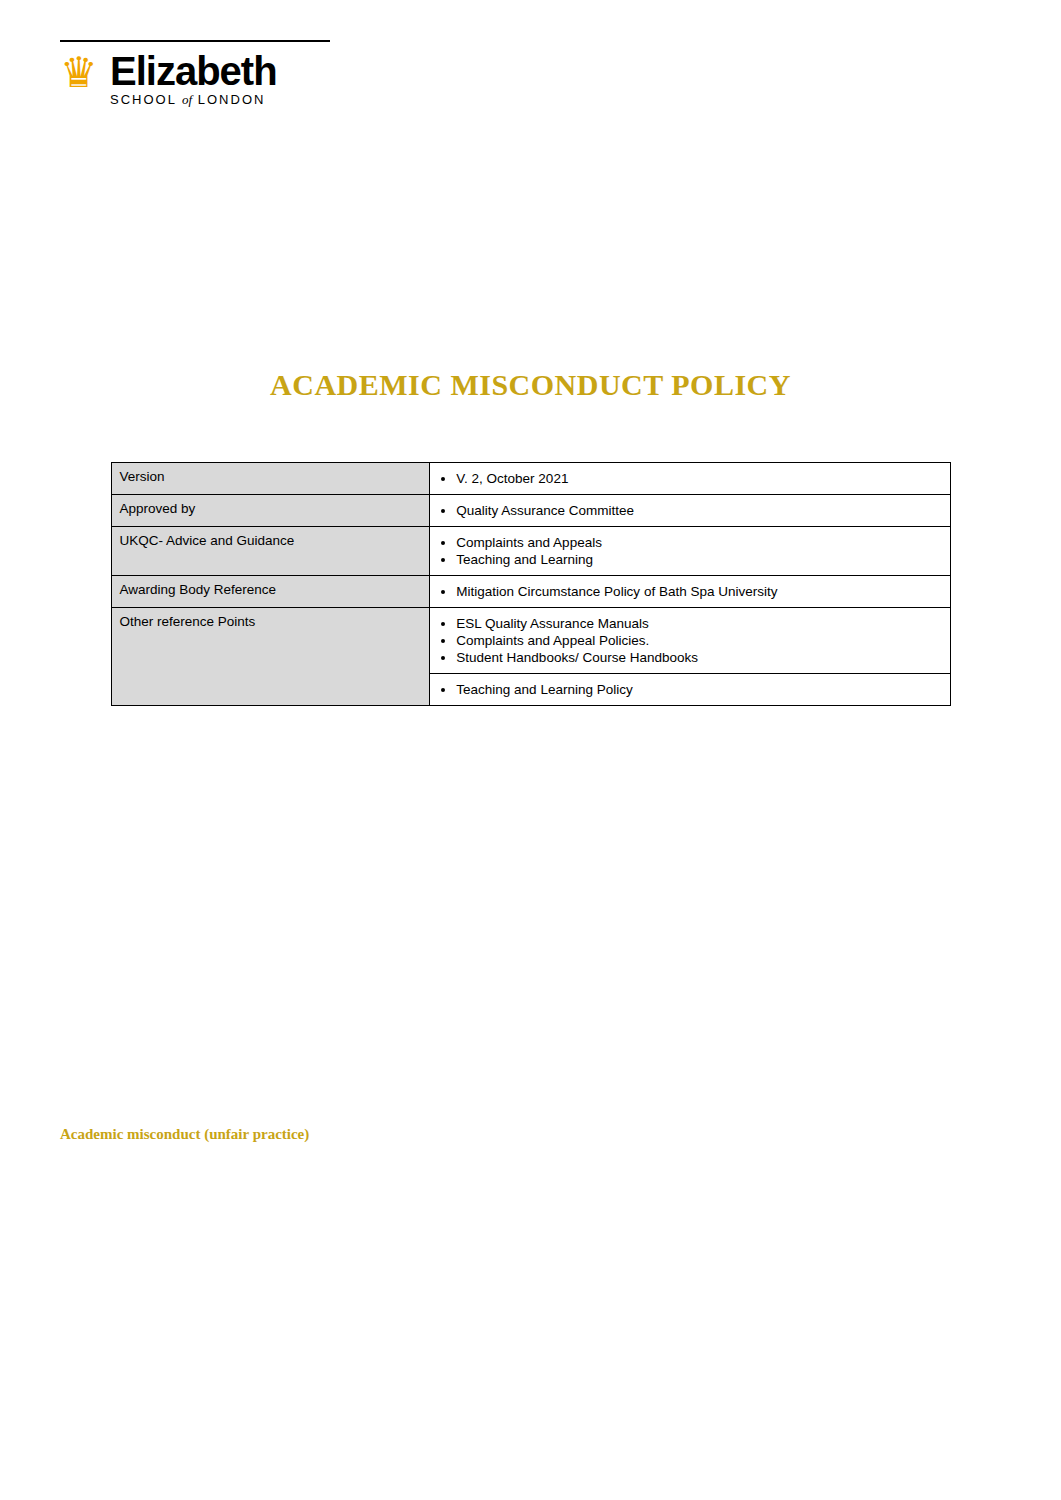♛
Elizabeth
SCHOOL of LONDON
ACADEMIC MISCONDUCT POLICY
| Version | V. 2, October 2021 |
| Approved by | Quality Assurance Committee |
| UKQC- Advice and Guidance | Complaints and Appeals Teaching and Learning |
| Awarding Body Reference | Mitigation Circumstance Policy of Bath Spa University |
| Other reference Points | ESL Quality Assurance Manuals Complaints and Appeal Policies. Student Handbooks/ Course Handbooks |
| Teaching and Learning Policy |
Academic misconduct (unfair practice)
++++++++++
▸ **To do**
Every line above that holds the word "Complaints" is to be found and copied.

▸ **Problem solution**
| UKQC- Advice and Guidance | Complaints and Appeals Teaching and Learning |
| Other reference Points | ESL Quality Assurance Manuals Complaints and Appeal Policies. Student Handbooks/ Course Handbooks |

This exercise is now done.